• _Job item_
Only one range belongs in the answer: the line holding "Islamic education aims" through the last line of the records, reproduced as is.

(Records from a data source)

****************************************

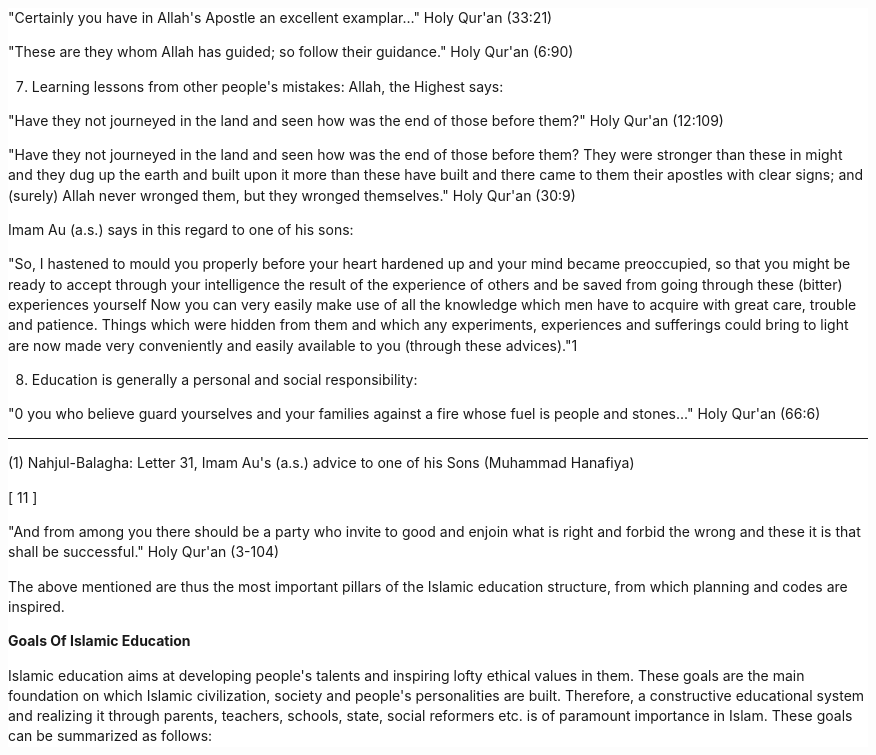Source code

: "Certainly you have in Allah's Apostle an excellent examplar…" Holy
Qur'an (33:21)

"These are they whom Allah has guided; so follow their guidance." Holy
Qur'an (6:90)

7. Learning lessons from other people's mistakes: Allah, the Highest
says:

"Have they not journeyed in the land and seen how was the end of those
before them?" Holy Qur'an (12:109)

"Have they not journeyed in the land and seen how was the end of those
before them? They were stronger than these in might and they dug up the
earth and built upon it more than these have built and there came to
them their apostles with clear signs; and (surely) Allah never wronged
them, but they wronged themselves." Holy Qur'an (30:9)

Imam Au (a.s.) says in this regard to one of his sons:

"So, I hastened to mould you properly before your heart hardened up and
your mind became preoccupied, so that you might be ready to accept
through your intelligence the result of the experience of others and be
saved from going through these (bitter) experiences yourself Now you can
very easily make use of all the knowledge which men have to acquire with
great care, trouble and patience. Things which were hidden from them and
which any experiments, experiences and sufferings could bring to light
are now made very conveniently and easily available to you (through
these advices)."1

8. Education is generally a personal and social responsibility:

"0 you who believe guard yourselves and your families against a fire
whose fuel is people and stones..." Holy Qur'an (66:6)

----------------------------------------------------
(1) Nahjul-Balagha: Letter 31, Imam Au's (a.s.) advice to one of his
Sons (Muhammad Hanafiya)

[ 11 ]

"And from among you there should be a party who invite to good and
enjoin what is right and forbid the wrong and these it is that shall be
successful." Holy Qur'an (3-104)

The above mentioned are thus the most important pillars of the Islamic
education structure, from which planning and codes are inspired.


**Goals Of Islamic Education**


Islamic education aims at developing people's talents and inspiring
lofty ethical values in them. These goals are the main foundation on
which Islamic civilization, society and people's personalities are
built. Therefore, a constructive educational system and realizing it
through parents, teachers, schools, state, social reformers etc. is of
paramount importance in Islam. These goals can be summarized as
follows:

****************************************

• _Reply to the exercise_
Islamic education aims at developing people's talents and inspiring
lofty ethical values in them. These goals are the main foundation on
which Islamic civilization, society and people's personalities are
built. Therefore, a constructive educational system and realizing it
through parents, teachers, schools, state, social reformers etc. is of
paramount importance in Islam. These goals can be summarized as
follows:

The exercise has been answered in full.